既に熱狂的な大勢のフォロワーを抱えていない限り、独立系ジャーナリストが十分な購読者を集め、既存のメディアでまともな仕事のほんの一部でも稼げるようにするのは至難の業だ。ニュートン氏は、自分のようなアーリーアダプターは比較的楽だったと語る。

「Substackはピカピカで斬新で、みんなもそのアイデアに熱心になり始めていました」と彼は説明する。Twitterの衰退も、Substackの新人ライターにとってもう一つの不利な点だと彼は言う。「昔は、新規顧客を獲得するのにTwitterのようなツールはありませんでした」と彼は言う。「それが失われたことで、作品を宣伝するのが著しく難しくなりました」

サブスタックからの流出について既存メディアに警鐘を鳴らすよう助言したサンドバーグ氏でさえ、Statusの記者に対し、新規参入者にとってのチャンスは閉ざされつつあるかもしれないと語った。「今から始めるのは避けたいですね」と彼女は言った。

Substackは、そのルーツから方向転換しようとしているようだ。創業者たちと初めて会ったのは、彼らがYコンビネーターのブートキャンプのような経験をしていた頃で、彼らはジャーナリズムの向上を目指す彼らの活動について熱心に私に売り込んできた。しかし今、Substackの「About(概要)」ページは、このサイトを「素晴らしい文化の拠点」と宣伝し、「多様なクリエイターによる世界クラスの動画、ポッドキャスト、記事を発見できる新しいメディアアプリ」と表現している。

クリエイターの作品の階層構造において、「ライティング」は最下位に位置している点に留意してください。Substackは本当に自社のクリエイター動画がTikTokやMetaと競合できると考えているのでしょうか?(Substackは幹部にコメントを求めたが、回答は得られなかった。)

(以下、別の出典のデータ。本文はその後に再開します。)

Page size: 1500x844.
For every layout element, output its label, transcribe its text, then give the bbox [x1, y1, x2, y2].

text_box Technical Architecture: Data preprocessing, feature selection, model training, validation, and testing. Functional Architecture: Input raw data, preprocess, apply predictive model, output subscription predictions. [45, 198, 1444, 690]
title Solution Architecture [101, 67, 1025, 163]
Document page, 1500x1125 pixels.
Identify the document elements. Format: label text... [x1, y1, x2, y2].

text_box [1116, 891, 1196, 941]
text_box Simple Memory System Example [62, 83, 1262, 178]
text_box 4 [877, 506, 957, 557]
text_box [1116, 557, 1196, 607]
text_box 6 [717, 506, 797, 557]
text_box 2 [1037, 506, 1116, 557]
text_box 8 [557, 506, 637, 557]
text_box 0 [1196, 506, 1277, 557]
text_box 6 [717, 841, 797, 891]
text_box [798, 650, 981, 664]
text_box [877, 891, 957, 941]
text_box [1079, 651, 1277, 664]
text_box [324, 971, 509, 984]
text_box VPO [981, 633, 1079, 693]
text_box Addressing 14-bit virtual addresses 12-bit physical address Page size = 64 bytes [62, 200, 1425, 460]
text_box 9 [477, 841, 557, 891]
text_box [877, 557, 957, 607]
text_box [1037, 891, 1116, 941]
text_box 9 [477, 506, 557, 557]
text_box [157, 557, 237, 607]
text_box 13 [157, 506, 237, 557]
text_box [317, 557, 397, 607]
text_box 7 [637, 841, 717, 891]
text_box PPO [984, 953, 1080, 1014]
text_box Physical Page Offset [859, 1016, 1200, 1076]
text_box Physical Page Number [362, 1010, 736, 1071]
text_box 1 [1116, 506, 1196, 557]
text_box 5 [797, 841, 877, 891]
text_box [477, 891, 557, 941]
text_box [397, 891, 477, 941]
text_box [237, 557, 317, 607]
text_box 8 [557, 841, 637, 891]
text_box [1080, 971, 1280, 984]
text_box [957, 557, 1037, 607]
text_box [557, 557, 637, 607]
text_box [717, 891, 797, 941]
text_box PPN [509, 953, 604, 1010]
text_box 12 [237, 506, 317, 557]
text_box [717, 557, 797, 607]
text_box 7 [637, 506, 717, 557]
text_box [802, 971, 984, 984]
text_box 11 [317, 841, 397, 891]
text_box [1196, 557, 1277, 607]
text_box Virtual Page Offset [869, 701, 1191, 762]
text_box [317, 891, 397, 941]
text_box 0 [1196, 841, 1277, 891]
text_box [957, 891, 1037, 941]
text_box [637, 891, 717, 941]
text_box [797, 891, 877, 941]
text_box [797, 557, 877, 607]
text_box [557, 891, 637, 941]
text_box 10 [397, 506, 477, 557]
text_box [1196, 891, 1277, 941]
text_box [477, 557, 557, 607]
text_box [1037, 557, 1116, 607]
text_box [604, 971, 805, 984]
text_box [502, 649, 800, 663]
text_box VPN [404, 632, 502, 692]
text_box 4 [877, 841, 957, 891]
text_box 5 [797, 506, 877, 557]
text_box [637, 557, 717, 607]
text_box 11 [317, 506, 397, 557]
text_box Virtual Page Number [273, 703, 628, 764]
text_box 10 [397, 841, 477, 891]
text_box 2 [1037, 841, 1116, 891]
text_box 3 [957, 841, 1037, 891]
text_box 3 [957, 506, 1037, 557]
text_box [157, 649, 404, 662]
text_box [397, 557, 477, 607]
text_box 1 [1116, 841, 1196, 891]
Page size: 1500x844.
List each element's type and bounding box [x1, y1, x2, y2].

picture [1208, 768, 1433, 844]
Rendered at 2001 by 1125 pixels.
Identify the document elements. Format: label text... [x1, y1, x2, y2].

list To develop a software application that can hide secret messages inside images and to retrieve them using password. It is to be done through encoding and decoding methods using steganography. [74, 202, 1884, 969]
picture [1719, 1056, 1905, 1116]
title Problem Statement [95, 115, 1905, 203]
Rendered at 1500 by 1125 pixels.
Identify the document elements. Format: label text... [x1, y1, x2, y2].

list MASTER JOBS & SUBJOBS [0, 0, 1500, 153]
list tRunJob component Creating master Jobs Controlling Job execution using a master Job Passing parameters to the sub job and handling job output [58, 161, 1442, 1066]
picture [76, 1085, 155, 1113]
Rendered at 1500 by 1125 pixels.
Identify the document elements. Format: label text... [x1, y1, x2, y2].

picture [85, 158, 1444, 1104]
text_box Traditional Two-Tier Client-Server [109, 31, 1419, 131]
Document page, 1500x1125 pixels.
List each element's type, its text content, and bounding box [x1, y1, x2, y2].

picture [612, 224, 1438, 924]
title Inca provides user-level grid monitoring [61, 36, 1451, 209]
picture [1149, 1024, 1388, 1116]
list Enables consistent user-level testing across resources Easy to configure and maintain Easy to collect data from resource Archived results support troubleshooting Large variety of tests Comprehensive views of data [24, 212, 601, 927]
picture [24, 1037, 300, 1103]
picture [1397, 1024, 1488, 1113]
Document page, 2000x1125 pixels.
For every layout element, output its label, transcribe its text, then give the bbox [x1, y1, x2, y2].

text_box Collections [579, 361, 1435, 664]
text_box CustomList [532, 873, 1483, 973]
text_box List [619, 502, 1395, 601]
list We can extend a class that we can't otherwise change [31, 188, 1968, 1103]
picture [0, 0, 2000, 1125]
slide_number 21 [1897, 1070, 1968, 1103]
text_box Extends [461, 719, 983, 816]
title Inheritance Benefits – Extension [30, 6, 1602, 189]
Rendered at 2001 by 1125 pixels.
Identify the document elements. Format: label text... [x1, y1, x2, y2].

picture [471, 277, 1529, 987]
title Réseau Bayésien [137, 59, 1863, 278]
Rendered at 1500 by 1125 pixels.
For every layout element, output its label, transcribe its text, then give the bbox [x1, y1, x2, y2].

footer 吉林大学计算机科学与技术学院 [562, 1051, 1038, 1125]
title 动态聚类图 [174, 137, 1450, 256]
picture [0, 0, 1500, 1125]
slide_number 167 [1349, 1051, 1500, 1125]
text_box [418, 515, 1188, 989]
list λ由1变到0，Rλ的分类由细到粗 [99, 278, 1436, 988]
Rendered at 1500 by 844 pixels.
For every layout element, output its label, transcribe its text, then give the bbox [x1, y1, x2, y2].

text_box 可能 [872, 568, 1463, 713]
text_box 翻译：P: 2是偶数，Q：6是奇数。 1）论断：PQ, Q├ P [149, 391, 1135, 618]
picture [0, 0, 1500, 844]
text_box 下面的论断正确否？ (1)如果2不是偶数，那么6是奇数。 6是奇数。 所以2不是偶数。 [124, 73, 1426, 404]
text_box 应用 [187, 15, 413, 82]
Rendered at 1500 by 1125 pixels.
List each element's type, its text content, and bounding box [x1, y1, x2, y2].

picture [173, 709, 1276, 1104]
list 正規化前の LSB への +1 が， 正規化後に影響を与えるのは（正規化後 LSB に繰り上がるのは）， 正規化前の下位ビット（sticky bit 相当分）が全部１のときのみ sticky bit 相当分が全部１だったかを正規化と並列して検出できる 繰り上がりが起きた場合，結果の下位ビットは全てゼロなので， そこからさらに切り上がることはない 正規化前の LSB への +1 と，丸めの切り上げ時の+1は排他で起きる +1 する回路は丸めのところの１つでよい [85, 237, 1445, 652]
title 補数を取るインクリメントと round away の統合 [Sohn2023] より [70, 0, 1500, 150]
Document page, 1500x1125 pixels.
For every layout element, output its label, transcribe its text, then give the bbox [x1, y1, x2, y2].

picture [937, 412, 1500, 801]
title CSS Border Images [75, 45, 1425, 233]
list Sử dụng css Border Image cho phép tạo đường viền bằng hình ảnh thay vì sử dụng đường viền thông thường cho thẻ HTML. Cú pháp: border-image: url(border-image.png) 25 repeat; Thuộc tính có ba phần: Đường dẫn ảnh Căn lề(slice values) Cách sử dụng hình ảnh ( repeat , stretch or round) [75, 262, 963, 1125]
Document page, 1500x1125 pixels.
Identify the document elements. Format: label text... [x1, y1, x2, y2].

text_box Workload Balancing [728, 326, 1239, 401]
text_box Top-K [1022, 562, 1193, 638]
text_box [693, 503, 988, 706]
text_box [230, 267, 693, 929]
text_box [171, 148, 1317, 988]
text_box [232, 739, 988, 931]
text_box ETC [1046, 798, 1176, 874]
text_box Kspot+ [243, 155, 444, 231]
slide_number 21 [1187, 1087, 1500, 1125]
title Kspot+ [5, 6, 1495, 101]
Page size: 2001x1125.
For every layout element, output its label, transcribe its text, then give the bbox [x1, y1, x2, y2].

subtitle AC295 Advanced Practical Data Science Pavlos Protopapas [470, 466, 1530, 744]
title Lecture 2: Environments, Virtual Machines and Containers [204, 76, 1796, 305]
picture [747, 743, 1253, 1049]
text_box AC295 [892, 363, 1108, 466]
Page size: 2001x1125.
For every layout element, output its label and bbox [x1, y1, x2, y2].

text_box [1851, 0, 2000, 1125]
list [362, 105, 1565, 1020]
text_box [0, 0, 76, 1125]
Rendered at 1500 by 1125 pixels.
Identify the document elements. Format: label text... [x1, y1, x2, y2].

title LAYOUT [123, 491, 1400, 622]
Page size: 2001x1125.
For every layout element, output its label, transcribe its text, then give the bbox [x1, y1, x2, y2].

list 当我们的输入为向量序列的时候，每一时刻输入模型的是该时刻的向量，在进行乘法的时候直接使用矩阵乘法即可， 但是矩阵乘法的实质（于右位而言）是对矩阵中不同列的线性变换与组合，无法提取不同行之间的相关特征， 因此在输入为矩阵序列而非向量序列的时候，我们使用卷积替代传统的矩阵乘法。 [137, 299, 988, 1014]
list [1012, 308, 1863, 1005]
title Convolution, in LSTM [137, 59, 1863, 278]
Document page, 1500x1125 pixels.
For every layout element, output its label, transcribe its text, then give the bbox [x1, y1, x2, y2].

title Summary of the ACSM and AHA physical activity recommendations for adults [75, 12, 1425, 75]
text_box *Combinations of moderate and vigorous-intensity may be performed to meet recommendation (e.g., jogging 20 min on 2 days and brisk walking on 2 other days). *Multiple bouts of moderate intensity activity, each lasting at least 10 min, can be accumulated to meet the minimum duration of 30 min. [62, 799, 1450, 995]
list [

一方、モランは仕事のことは気にせず、反トランプのコメントを投稿し続けている。彼には10万人以上のチャンネル登録者がいるが、そのうち何人が彼に報酬を払っているのかは不明だ。私は彼の無料プランで彼のコメントを読んだり、動画投稿を視聴したりしている。彼に報酬を支払うつもりなどない。私は既にケーブルテレビでABCニュースを視聴しているし、12近くの出版物を有料購読しているし、もちろん、私か妻が年額または月額で請求されるSubstackのサブスクリプションもたくさんある。これらのサブスクリプションには、ジェームズ・ファローズ、ジョナサン・アルター、ジョイス・ワドラー、そして彼が「Tuesday Morning Quarterback」を執筆している月にはグレッグ・イースターブルックも含まれている。

一人の声に高い料金を払うのは大変ですが、彼らのライター陣にはそれだけの価値があると思っています。ただ、彼らがかつて執筆していた老舗の出版物が今でも彼らを雇用してくれれば、アラカルトで料金を払わなくて済むのにと思います。